1998 - Alumnus Bruce Castor comes to Meadowbrook School to announce his candidacy for District Attorney of Montgomery County. 

1999 - Meadowbrook hosts a Past Parents Reception for parents with graduates from 1980 through 1998. 

           A campaign is launched to replace the windows in Walker Hall.

 

 

What happened from 2000 - 2009

2000 - Leman Davis '50 and Preston Scoboria III '52 return to School to commemorate Veteran's Day and the refurbishing of the flagpole that was erected fifty years ago, Louis Davis.

2001 - The Gateway to the Arts project is finished. The new Marion-Louise Saltzman Art Center includes the Thomas Family Lobby, The E. Jane Given Studio, and the Goldsmith-Greenfield Gallery. 

2002 - The girls' bathroom in Walker Hall and the K-5 bathroom are refurbished. 

           Air conditioning units are placed in all classrooms with donations from present parents. 

           The Sarkisian's daughter, Caitlin '86 marries Michael Engelberg in the first on-campus wedding of an alumna. 

2003 - The second floor of Walker Hall is renovated. The music room is divided to make room for a new computer lab and the area where the computers ad been is made into a study center for the 5th and 6th-grade students. These renovations were made possible by donations from the POM organization, an alumnus, and a present family with a matching gift from Hewlett Packard Co.

2004 - 2005 Meadowbrook celebrates its 85th anniversary and Bob Sarkisian's 25 years as Headmaster.
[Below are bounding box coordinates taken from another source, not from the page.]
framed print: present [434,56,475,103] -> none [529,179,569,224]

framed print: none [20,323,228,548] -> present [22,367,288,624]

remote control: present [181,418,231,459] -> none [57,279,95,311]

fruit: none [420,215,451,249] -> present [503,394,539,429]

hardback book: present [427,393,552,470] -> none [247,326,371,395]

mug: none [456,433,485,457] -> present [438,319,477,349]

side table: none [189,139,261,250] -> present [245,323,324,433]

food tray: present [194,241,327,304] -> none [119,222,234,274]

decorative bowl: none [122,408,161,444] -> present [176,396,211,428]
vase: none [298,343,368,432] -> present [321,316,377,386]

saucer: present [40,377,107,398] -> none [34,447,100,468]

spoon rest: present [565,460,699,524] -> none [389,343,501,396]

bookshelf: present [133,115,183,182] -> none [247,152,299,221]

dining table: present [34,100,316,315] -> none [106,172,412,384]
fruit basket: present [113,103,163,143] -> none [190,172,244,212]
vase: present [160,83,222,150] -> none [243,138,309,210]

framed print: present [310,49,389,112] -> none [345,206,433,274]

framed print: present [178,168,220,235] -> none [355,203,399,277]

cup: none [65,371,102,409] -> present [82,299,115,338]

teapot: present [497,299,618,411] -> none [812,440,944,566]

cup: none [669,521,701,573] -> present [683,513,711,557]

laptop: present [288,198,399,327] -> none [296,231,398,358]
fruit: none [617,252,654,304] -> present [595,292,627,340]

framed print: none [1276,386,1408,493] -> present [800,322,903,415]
2008 - David B. Stephens begins as the 8th Headmaster.

 

 

 

What events happened between 2010 and 2019

2011 - A preschool program is developed by a current teacher and is added for 3-year-old children.

           The Children's Early Learning Center is dedicated in memory of Theresa E. Lynch.

2012 - A mobile technology cart and 20 iPads are donated by members of the Board of Trustees. 

           Spanish is added to the World Languages curriculum.

2013 - Michael J. Reardon is named as the 9th Head of School.

2017 - Kindles are assigned to all students in Kindergarten through 3rd grades.

2018 - Chromebooks are assigned to all students in 3rd through 6th grades.

2019 - Meadowbrook celebrates 100 years!